El origen de la libertad en la historia
Decía Frederick Forsyth –ese excelente escritor de inteligentes bestsellers–, en una reciente entrevista, que desde que tiene uso de razón había sentido amenazada continuamente su vida por fuerzas impersonales que ni le conocían: Hitler, luego la URSS y finalmente el islamismo; no había tenido más remedio que acostumbrarse. Eso denota un inusual clarividencia, a la par que una laudable serenidad ante las fuerzas del mal, fuerzas que no son otras que las que amenazan nuestra vida, nuestra libertad y nuestra propiedad, ésta última extinta –¡ay!– de toda dignidad en estos tiempos.
Si hiciéramos una encuesta a pie de calle, o simplemente repasáramos alguna reciente, veríamos que esta muestra de sentido común brilla por su abismal ausencia: la inmensa mayoría del común no se siente amenazada por tales cosas, en todo caso remite sus temores al poderío estadounidense como principal amenaza para la paz mundial. Esto es así en España y en la vieja Europa, con matices diferenciales que no anulan lo principal: está fuertemente arraigada la creencia de que el pacifismo blandurrio de Europa es la mejor defensa contra esas amenazas a las que se ha acostumbrado Forsyth, pero que no ha dejado de sentir.
Nuestra libertad se considera un bien natural, del que no hace falta apropiarse para disfrutarlo. Sin embargo, es un bien muy poco natural que existe sólo si un Estado se apropia de su defensa y acota el campo en el que sus ciudadanos lo disfrutan, sabiendo que en el mundo son muy escasas las zonas donde realmente existe. No es, por lo tanto, un bien privado otorgado por nadie en el nacimiento: es un bien público, en pugna con otros, que sólo se encuentra en nuestra civilización reciente después de un largo proceso de decantación, nada pacífico, por cierto. Y los primeros países que lo obtuvieron no lo hicieron mediante el levantamiento de una revolución contra el antiguo régimen, sino por un pacto con él de dignificación del pasado, pues en lo mejor de la tradición se encontró el punto de apoyo, la idea germinal, de la sociedad civil libre. Cada nación encontró su camino en su pasado, y la que intentó repudiarlo y empezar de nuevo, pasó por periodos de terror y de deshonor luego laboriosos de recomponer.
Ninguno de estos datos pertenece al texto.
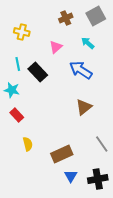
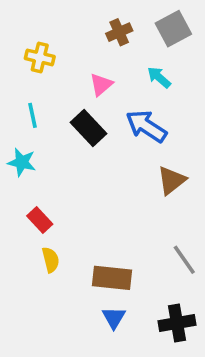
black rectangle: (38, 72) -> (89, 128), moved
brown triangle: (84, 107) -> (172, 180), moved
red rectangle: (17, 115) -> (40, 220), moved
brown rectangle: (62, 154) -> (112, 278), turned 30
blue triangle: (71, 176) -> (114, 318), moved

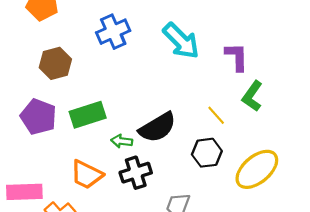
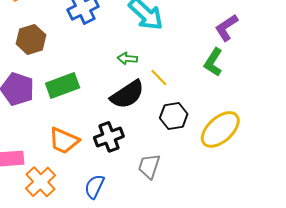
purple L-shape: (237, 57) -> (226, 28), moved, turned -120
yellow line: (216, 115) -> (159, 78), moved
green arrow: (122, 141) -> (127, 59), moved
Esto puede tomarse como una simple conjetura o como una constatación de la historia. Si se respetan las evidencias –las prioridades cronológicas–, hay que asumir que antes que fuera efectiva la libertad hubo un estado que protegía la seguridad de sus ciudadanos, y que sin esa seguridad, sin esa nación, sin esas tradiciones, no hubiera crecido la libertad. En cierta medida, es el triunfo del pesimismo hobbesiano frente al buen salvaje de Rousseau, triunfo ahora puesto patas arriba por la opinión dominante, opinión que alientan sin cesar unos líderes políticos de una talla moral infame. Y de esa observación serena, una conclusión ineludible es que no hay libertad si no hay una nación formada en el cristianismo.
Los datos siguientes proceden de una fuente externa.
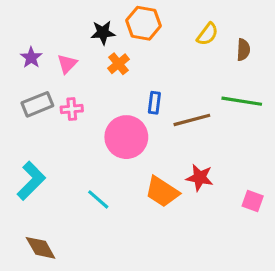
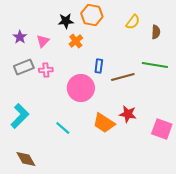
pink square: (253, 201) -> (162, 129), size x1.5

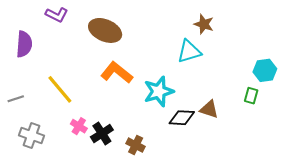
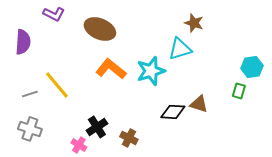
cyan star: (159, 91) -> (151, 71), moved
gray line: (16, 99) -> (30, 94), moved
pink cross: (79, 126) -> (79, 145), moved

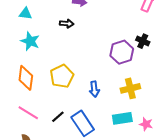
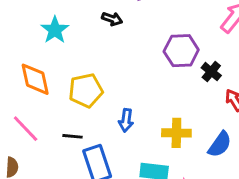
purple hexagon: (122, 52) -> (181, 51), moved
orange diamond: (26, 78) -> (35, 79), turned -35
black line: (58, 117) -> (72, 136), moved, turned 32

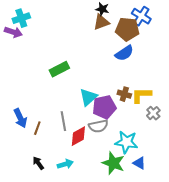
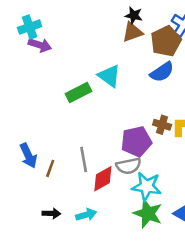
brown pentagon: (127, 29) -> (166, 41), turned -30
purple arrow: (13, 32) -> (40, 45), moved
cyan triangle: (88, 97) -> (109, 76), moved, turned -42
cyan star: (126, 142) -> (147, 186), moved
black arrow: (38, 163) -> (51, 213), turned 128

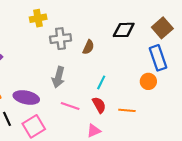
Cuando ahora se despelleja sin piedad a dictadores que no han tenido más remedio, en un pasado reciente, que levantarse en armas para restituir esos valores, pisoteados por la revolución, de la seguridad nacional y la libertad, no se tiene en cuenta lo que decía Burke: "No quiero decir, Dios me libre, que la virtud de esos hombres debía de tomarse como contrapeso de sus crímenes, pero sí que procuraban algún correctivo a sus defectos". Esos hombres salvaron lo más básico, sin lo cual no hay libertad.